Monseñor Barrio recuerda que la vida es “sagrada e inviolable” y que el “no matarás” es un compromiso a favor del hombre

Con motivo de la Jornada por la Vida 2013, Mons. Julián Barrio, arzobispo de Santiago de Compostela, ha hecho pública una carta pastoral, titulada “Humano desde el principio”. En ella, recuerda que “el embrión constituye la primera etapa de una vida naciente, y se constituye en el momento en que existe un ente biológico con capacidad genética propia y suficiente para iniciar su desarrollo ontológico autónomo”. Y que la Iglesia indica que “sólo Dios es Señor de la vida desde su comienzo hasta su término”. En consecuencia, “nada ni nadie puede autorizar la muerte de un ser humano inocente, sea feto o embrión, niño o adulto, anciano, enfermo incurable o agonizante. Nadie además puede pedir este gesto homicida para sí mismo o para otros confiados a su responsabilidad ni puede consentirlo explícita o implícitamente. Ninguna autoridad puede legítimamente imponerlo ni permitirlo”.  santiago

Por eso, “respetar, defender, amar y servir la vida, a toda la vida humana, es andar el camino para encontrar la justicia, el desarrollo, la libertad verdadera, la paz y la felicidad”. Y, citando la encíclica ‘Evangelium vitae, recuerda que “el ser humano debe ser respetado y tratado como persona desde el instante de su concepción y, por eso, a partir de ese mismo momento se le deben reconocer los derechos de la persona, principalmente el derecho inviolable de todo ser humano inocente a la vida”.
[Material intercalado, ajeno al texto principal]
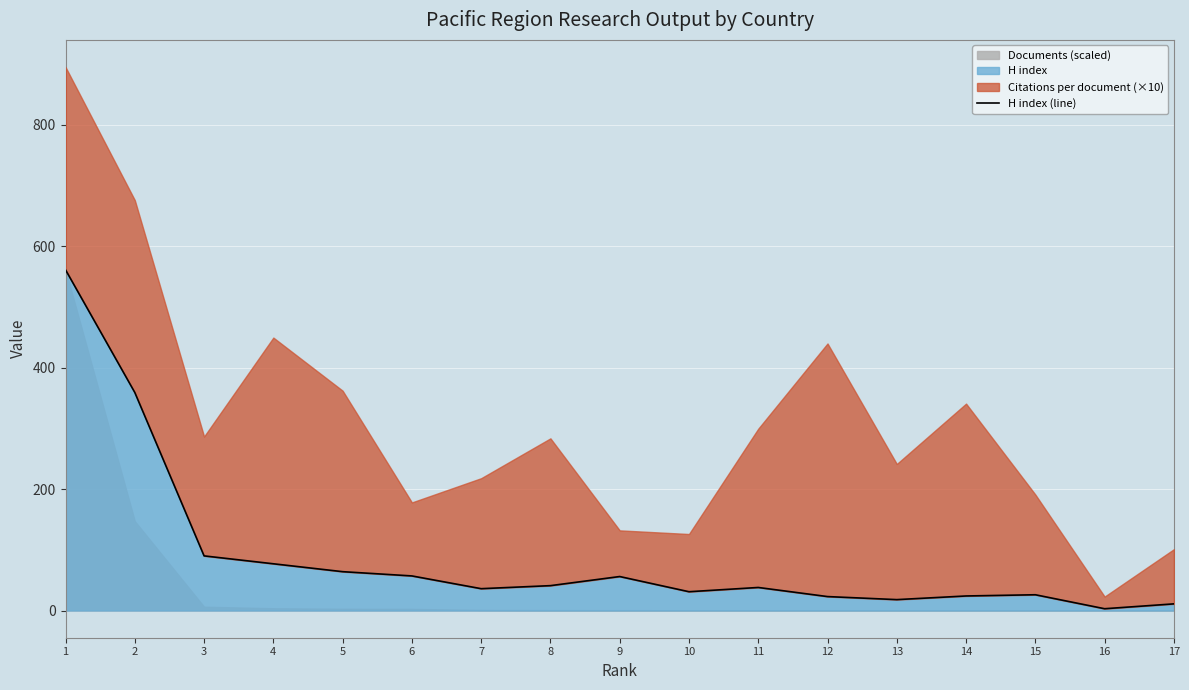

True or false: there are more than 0 points higher than both neighbors.

True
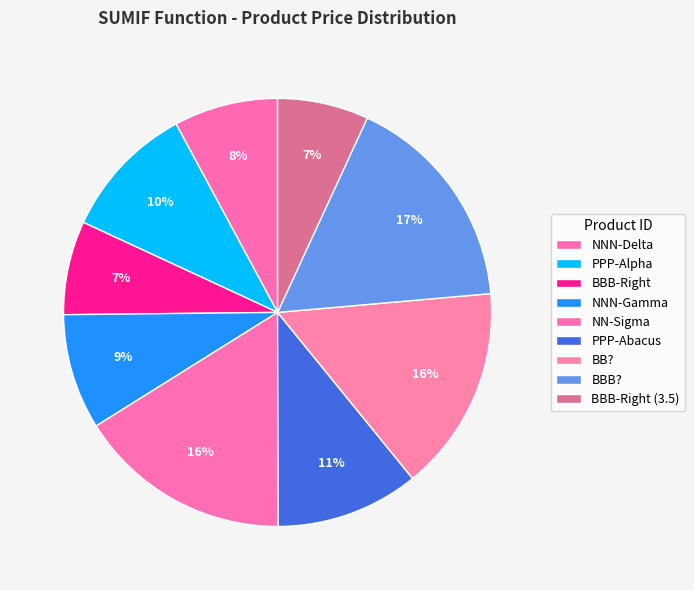

Count the number of slices in the pie.

9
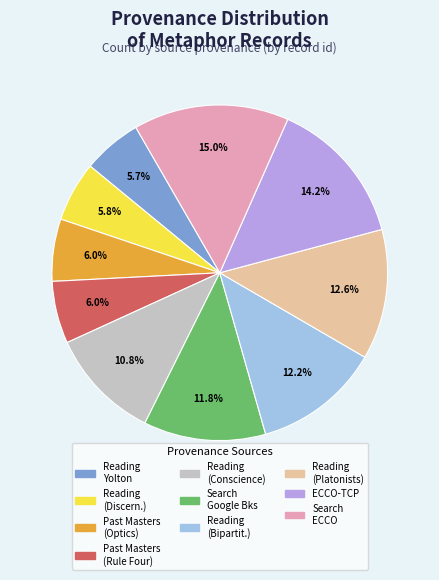

The ECCO-TCP slice represents 1% of the pie. True or false?

False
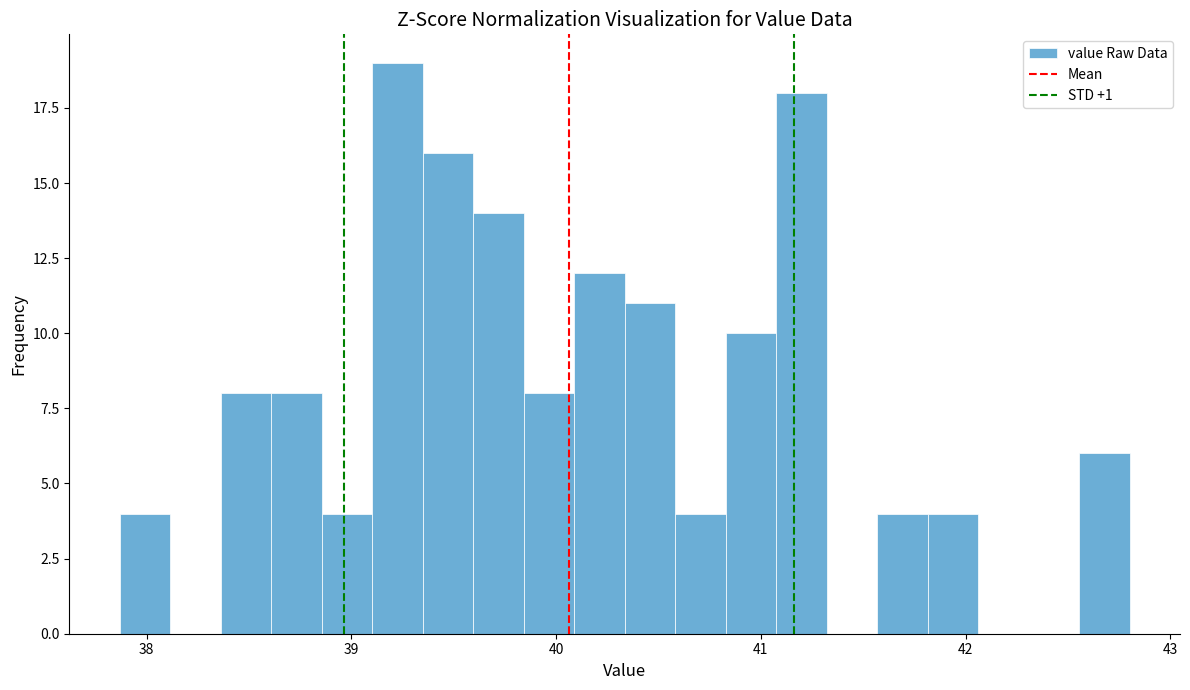

Around what value on the x-axis is the tallest bar? Give the approximate position of its centre, as read against the axis.

39.2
“Es necesario, asegura, defender principios trascendentes vinculados a la naturaleza y a la gracia de Dios. La vida como un bien porque es un don del Creador, alcanza su plenitud si sabe hacerse don de amor a Dios y a los hombres. La vida es confiada a la responsabilidad del hombre; es sagrada e inviolable como lo atestiguan las grandes tradiciones religiosas y sapienciales de la humanidad, eco de la voz del Creador, recordando que el hombre no puede disponer de ella arbitrariamente. El ‘no matarás’ es un compromiso a favor del hombre que descubre caminos de respeto, de servicio y de amor a la vida. Es la afirmación de la vida”.
“Anunciemos, celebremos y sirvamos el Evangelio de la vida en las distintas situaciones en que nos encontremos”, exhorta. Y concluye pidiendo que la Virgen “acompañe nuestros esfuerzos a favor de la vida y que el Señor nos conceda la gracia de que vaya creciendo el respeto por el carácter sagrado de la vida. No ahorremos ningún esfuerzo en este sentido”.